Regardless of what happens in the federal courts in Texas and Pennsylvania, the losing party(ies) will almost certainly appeal to the federal court of appeals. Then, the losing party(ies) at the federal appeals court will almost certainly appeal to the U.S. Supreme Court. This is all to say that even if the federal district court stops the FTC rule from becoming effective (or strikes it down entirely), that could change after the FTC appeals the ruling, which could change again depending on how the U.S. Supreme Court rules. There are a lot of open questions, but we do know that we will not have a decision from the U.S. Supreme Court for many months.
Burn all their non-compete agreements? Find a way to make everyone a “senior executive?” Force those employees who signed non-compete agreements to give back the bonus, raise or stock they were granted to sign the non-compete agreements? None of the above.
Instead, while we wait to see what the courts do with the legal challenges to the FTC rule, employers should take this time to take inventory of all individuals with whom they have non-compete agreements in the event those workers need to be notified that those agreements are no longer enforceable.
Now is also a good time to determine whether those agreements are with senior or non-senior executives. And yes, this means doing a full review to determine if those individuals actually meet the definition of “senior executive” under the FTC rule (e.g., are they really senior executives or “senior executives in name only”). This may also mean employers need to dig into whether those “executives” actually have final authority to make policy decisions that control significant aspects of an entire company.
This would also be a good time to do a full review of the actual agreements to consider if (1) they are actually necessary (i.e., can a non-solicit or non-disclosure agreement accomplish the same goal) and (2) they comply with applicable state law.
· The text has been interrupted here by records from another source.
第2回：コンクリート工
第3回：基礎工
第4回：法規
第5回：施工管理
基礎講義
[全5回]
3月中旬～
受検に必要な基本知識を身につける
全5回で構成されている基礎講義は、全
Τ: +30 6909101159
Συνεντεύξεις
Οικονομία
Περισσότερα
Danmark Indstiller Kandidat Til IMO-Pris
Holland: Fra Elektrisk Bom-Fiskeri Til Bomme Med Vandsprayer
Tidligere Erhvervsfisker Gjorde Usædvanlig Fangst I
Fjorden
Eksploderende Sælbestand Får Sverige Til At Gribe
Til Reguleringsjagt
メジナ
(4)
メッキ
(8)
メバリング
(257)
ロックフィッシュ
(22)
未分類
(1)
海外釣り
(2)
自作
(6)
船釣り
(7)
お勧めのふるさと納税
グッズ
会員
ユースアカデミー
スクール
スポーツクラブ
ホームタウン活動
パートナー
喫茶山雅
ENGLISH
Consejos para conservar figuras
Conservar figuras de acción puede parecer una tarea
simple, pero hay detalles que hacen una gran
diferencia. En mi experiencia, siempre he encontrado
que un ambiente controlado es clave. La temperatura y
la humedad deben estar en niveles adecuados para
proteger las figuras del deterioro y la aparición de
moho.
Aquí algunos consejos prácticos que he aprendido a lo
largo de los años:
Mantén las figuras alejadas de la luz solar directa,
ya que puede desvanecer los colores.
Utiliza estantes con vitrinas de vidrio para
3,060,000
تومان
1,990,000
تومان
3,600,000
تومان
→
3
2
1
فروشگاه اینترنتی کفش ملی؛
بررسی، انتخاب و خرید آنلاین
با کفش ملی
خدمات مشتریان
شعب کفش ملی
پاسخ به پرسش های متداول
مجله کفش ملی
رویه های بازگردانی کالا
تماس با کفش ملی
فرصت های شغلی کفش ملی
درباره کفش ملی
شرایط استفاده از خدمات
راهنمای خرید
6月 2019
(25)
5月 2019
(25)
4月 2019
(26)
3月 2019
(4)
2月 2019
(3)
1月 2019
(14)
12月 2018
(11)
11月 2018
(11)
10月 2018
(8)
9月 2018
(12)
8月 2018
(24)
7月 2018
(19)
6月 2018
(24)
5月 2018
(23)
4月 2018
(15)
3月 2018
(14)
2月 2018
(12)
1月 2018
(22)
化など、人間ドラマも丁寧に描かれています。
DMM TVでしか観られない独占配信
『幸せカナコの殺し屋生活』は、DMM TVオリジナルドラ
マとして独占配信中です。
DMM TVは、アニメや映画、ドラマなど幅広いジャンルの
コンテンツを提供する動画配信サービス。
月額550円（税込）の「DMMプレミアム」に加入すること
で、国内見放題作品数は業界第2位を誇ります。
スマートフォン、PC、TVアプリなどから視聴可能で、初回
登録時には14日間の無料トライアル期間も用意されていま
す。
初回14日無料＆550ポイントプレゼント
Employers routinely prepare “form” non-compete agreements that are enforceable in a few states but are unenforceable (or outright unlawful – sometimes with fines/penalties attached for non-compliance – in many other states).
Employers should also monitor what is coming out of the National Labor Relations Board (NLRB) (and yes, this includes non-union employers) because the NLRB has recently started cracking down on non-compete and employee non-solicit agreements, arguing that such agreements tend to chill employees from engaging in protected concerted activity, such as talking about leaving their existing employer for a competitor down the road because their competitor is unionized and may have better wages and benefits.
At the end of the day, now is not the time for employers to panic or sit on their hands when it comes to the FTC rule. While it is very possible that the FTC may be delayed (or never become effective), it is also possible that the rule will become effective on September 4, 2024 – which is not far off. The September 4, 2024, effective date, may also be paused for a period of time or halted entirely by the district court, only to be reinstated on very short notice by the federal appeals court. As such, employers should start preparing now in the event they have to issue the required notices with a quick turnaround.
Finally, even if the FTC rule is struck down in its entirety, there has been a trend in recent years for states to take matters into their own hands and restrict the usage of non-compete agreements (or ban them outright). Therefore, employers want to ensure they stay on top of the law in every state where they have workers.